Privacy-Preserving Data Matching
PPDM is simply a way to mask the data before linking it. Think of it as a fingerprint for your data, ie a unique identifier. It is a powerful technique that can be scaled to working across multiple databases.
Hash functions are typically used, which are one way functions that mathematically map data from any size to a fixed size.
Image courtesy of Stephen Hardy.
Homomorphic Encryption
HE is an incredibly powerful encryption method that allows us to perform mathematical operations on encrypted data. As an example, if we encrypt two numbers, as shown below, then the decrypted sum will reveal the correct summed result. See this primer for an illustrated discussion.
Image courtesy of Stephen Hardy.
HE is typically split into either Fully Homomorphic Encryption (FHE) or Partially Homomorphic Encryption (PHE).
FHE allows us to perform both addition and multiplication, but at the expense of computationally feasibility. The reason for this is that the additions and multiplications add a bit of noise to the resulting encryption. PHE is a compromise as we can achieve computationally feasibility, but can only perform restricted operations ie either addition of two encrypted value, or multiplication of an encrypted value with an unencrypted scalar.
There also exists a compromise between the two, known as Somewhat Homomorphic Encrytion (SHE), that only supports a limited number of homomorphic operations.
Data Privacy vs Increased Security
The importance and opportunities provided by such a capability are far reaching and somewhat profound.
Across industry and government, there is a need to ensure citizen privacy whilst maintaining national security through the use of, and access to, their data. Confidential computing provides a way for us to use the data without seeing it!
There are numerous examples of real-world applications for such techniques, such as cyber security, health and detecting financial crime and fraud.
Detecting, Detering and Disrupting Financial Crime
The detection of financial crime and fraud is particularly interesting as it poses some challenging problems and opportunities. It’s been estimated that each year, $US2.4 trillion in proceeds from criminal activities flows through the global financial system, but that less than \(1\%\) is detected.
Complex financial crimes typically involve transactions over multiple payment channels and geographies, involving many different financial institutions and parties, some of which are unregulated. These operate in silos, with each player only seeing one piece of the overall puzzle. Complex schemes can involve money laundering, terrorism financing, tax evasion and drug trafficking.
Confidential computing allows us to tackle such problems, by increasing surveillance whilst maintaining individual privacy.
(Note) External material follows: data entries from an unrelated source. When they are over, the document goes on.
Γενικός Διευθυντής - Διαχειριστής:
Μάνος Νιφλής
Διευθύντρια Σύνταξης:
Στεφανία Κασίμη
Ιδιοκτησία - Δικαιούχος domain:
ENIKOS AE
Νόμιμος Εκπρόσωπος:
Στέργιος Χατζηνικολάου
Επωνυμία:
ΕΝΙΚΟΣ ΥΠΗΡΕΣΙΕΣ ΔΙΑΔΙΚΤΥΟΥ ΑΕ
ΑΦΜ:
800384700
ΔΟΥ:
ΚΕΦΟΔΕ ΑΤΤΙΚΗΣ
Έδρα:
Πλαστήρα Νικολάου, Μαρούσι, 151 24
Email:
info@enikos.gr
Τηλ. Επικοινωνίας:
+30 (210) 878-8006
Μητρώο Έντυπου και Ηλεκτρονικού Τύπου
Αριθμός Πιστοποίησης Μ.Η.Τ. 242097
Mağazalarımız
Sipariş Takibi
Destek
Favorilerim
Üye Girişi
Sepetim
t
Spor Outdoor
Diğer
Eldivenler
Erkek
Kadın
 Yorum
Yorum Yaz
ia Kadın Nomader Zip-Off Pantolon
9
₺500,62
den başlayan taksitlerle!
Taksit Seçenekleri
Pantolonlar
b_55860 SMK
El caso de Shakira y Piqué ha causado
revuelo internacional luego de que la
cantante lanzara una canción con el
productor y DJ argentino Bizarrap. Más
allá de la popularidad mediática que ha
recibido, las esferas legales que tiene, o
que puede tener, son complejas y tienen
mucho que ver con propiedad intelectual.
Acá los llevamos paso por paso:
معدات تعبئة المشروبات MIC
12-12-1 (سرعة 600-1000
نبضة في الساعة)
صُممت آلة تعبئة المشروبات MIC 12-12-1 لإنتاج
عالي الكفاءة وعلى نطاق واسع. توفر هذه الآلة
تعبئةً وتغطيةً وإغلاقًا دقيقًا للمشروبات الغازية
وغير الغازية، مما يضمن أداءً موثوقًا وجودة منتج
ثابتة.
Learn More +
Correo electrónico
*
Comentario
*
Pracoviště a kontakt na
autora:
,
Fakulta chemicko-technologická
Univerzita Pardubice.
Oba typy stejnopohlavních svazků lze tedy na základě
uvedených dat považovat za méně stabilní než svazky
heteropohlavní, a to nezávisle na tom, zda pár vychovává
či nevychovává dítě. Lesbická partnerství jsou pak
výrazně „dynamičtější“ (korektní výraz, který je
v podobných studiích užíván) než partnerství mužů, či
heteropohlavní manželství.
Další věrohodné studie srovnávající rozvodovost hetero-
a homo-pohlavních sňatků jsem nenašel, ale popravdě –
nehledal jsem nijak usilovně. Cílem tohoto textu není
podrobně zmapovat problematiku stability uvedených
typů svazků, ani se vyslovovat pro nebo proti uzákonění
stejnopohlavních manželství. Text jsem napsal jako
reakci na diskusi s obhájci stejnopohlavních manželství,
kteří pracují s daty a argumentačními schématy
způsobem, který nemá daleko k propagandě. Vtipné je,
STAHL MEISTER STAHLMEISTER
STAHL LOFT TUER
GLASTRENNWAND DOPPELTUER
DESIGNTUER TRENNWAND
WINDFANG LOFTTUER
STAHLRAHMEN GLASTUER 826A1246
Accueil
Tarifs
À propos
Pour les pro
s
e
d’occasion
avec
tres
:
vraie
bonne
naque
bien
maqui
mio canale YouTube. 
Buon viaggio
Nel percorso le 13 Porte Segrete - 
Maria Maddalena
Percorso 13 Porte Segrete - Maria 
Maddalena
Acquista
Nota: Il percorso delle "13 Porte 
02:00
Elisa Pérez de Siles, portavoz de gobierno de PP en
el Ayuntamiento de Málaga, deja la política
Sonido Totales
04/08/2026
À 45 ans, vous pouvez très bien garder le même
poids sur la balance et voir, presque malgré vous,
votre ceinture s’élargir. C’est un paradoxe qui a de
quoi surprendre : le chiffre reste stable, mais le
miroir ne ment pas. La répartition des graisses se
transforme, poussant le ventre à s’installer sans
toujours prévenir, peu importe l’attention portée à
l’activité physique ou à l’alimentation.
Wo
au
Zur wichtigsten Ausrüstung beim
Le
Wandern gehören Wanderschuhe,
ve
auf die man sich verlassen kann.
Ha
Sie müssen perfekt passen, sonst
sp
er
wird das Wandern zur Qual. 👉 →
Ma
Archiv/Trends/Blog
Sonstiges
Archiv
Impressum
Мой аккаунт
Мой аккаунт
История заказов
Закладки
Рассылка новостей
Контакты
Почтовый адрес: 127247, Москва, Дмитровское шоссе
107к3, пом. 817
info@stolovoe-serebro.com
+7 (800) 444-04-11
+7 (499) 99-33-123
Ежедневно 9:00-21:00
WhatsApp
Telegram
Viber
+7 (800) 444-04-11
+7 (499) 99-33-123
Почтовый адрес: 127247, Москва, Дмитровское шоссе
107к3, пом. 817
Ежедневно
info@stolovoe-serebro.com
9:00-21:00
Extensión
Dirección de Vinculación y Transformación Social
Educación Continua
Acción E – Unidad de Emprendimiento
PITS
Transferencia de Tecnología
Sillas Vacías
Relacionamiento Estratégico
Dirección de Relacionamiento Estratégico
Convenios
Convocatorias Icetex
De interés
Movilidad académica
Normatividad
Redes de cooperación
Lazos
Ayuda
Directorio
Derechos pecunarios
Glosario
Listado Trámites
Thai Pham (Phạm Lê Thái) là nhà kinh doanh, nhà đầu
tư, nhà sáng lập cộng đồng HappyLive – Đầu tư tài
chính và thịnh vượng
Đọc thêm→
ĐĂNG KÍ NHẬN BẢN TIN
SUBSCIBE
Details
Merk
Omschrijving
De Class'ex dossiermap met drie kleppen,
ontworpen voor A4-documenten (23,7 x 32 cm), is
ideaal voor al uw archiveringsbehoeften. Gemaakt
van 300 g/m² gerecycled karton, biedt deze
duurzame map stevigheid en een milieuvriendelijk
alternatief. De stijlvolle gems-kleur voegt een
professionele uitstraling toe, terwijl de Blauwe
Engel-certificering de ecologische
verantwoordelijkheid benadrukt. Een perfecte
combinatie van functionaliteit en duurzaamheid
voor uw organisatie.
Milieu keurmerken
To do this, we can apply the aforementioned principles of PPDM and HE in a distributed manner, as illustrated below:
Image courtesy of Kee Siong Ng.
The aim is to find a common set of entities of interest (EOI) to all parties, so they can collectively risk score them, for instance.
The parties can include Financial Intelligence Units (FIU) from around the world, various Reporting Entities (RE), such as banks, money remitters and casinos, Law Enforcement Agencies (LEA) and Partner Agencies (PA).
Each party wants to maintain the privacy of the entities they hold, but they collectively want to share information in order to build a risk scoring model.
To do so, they must first match data to determine the subset of EOIs that are of common interest, using PPDM, and then they need to use HE to encrypt the underlying data in such a way that still allows them to perform mathematical operations.
To further ensure privacy, and minimise data transfer, the data for each party remains distributed, stored across different databases, and potentially located anywhere in the world.
For a further detailed discussion on how to apply Confidential Computing to detecting financial crimes, here are some practical algorithms for distributed privacy-preserving risk modelling.
The takeaway message is this:
We can now analyse and use data without seeing it!